Vol. 6 DECEMBER 1907 No. 3

Copyright 1907 by H. W. PERCIVAL

CONSCIOUSNESS THROUGH KNOWLEDGE

THIS article will attempt to show what the mind is and its connection with the physical body. It will point out the immediate relationship of the mind to the worlds within and about us, indicate and depict the actual existence of the abstract world of knowledge, show how the mind may consciously live in it, and how, with knowledge, one may become conscious of Consciousness.

Many a man will say that he knows he has a body, that he has life, desires, sensations, and that he has a mind and uses it and thinks with it; but if questioned as to what his body actually is, what his life, desires and sensations are, what thought is, what his mind is, and what the processes of its operations are when he thinks, he will not be confident of his answers, just as many are ready to assert that they know a person, place, thing or subject, but if they have to tell what they know about them and how they know, they will be less certain in their statements. If a man has to explain what the world is in its constituent parts and as a whole, how and why the earth produces its flora and fauna, what causes the ocean currents, the winds, the fire and the forces by which the earth performs its operations, what causes the distribution of the races of mankind, the rise and fall of civilizations, and what causes man to think, then he is at a standstill, if for the first time his mind is directed to such questions.

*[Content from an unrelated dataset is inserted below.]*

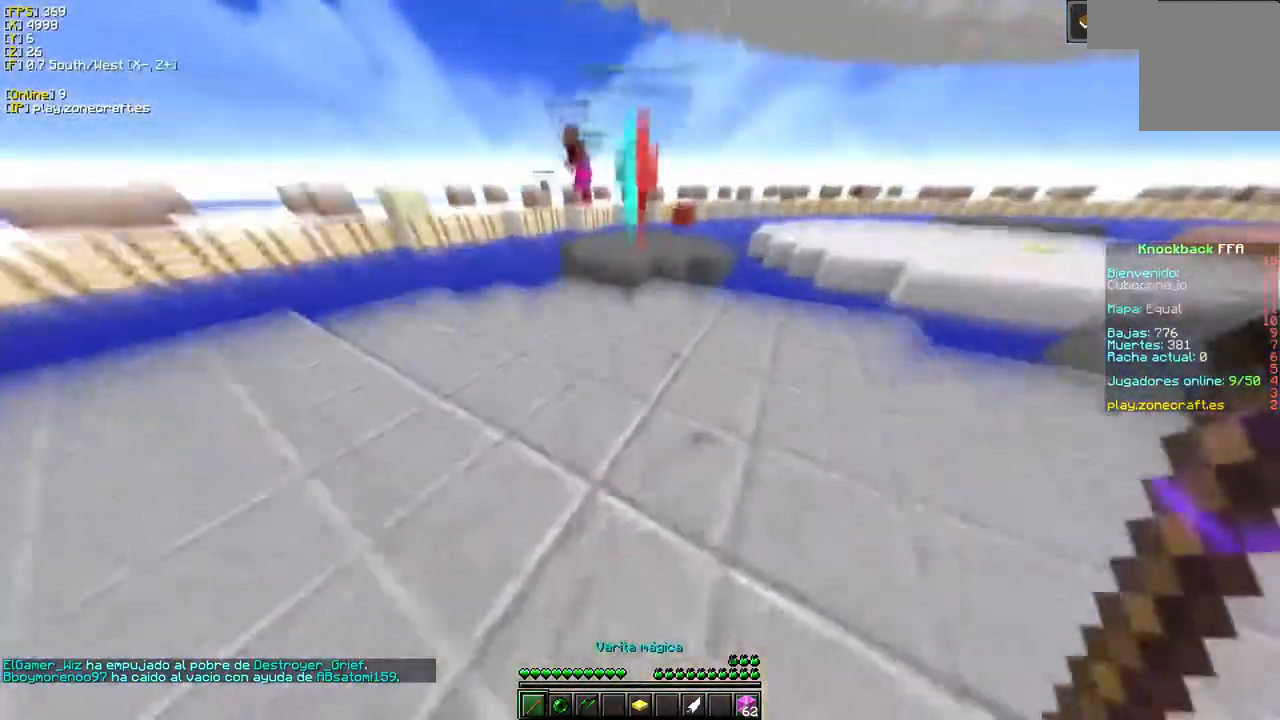
{"keys": [], "mouse": [], "events": []}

The animal man comes into the world; conditions and environments prescribe his mode of life. While he remains the animal man, he is satisfied to get along in the easiest way in a happy-go-lucky manner. So long as his immediate wants are satisfied, he takes the things which he sees without questioning as to their causes, and lives an ordinary happy animal life. There comes a time in his evolution when he begins to wonder. He wonders at the mountains, the chasms, the roar of the ocean, he wonders at the fire and its all-consuming power, he wonders at the tempest, the winds, the thunder, lightning, and at the battling elements. He observes and wonders at the changing seasons, the growing plants, the coloring of the flowers, he wonders at the stars twinkling, at the moon and at its changing phases, and he gazes and wonders at the sun and adores it as the giver of light and life.

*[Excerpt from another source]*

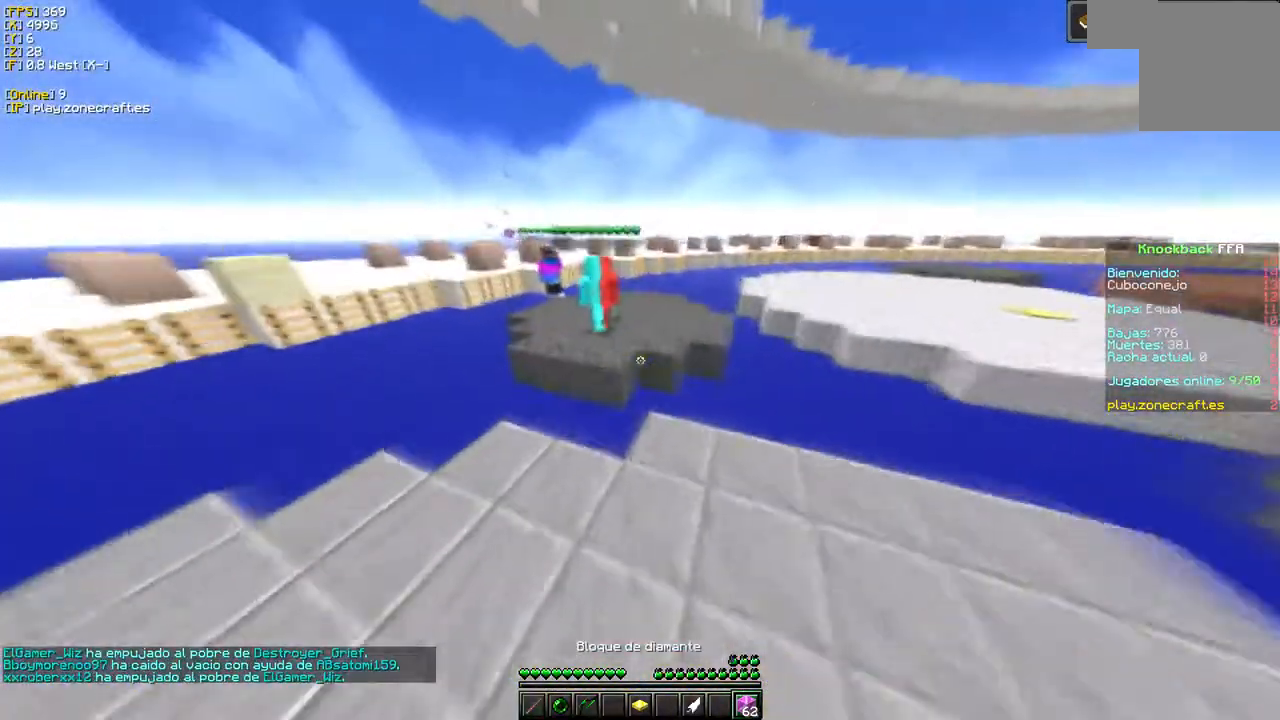
{"keys": [], "mouse": [], "events": [[250, "mouse_left", "down"], [400, "mouse_left", "up"]]}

The ability to wonder changes him from an animal to a human, for wonder is the first indication of the awakening mind; but the mind must not always wonder. The second stage is the endeavor to understand and make use of the object of wonder. When animal man reached this stage in evolution, he watched the rising sun and the changing seasons, and marked the progress of time. By his methods of observation, he learned to make use of the seasons according to their cyclic recurrence, and he was assisted in his efforts to know by beings who, aeons before, had passed through the school which he was then entering. To judge correctly the recurring phenomena of nature, this is what men to-day call knowledge. Their knowledge is of such things and events as are demonstrated and understood according to and in terms of the senses.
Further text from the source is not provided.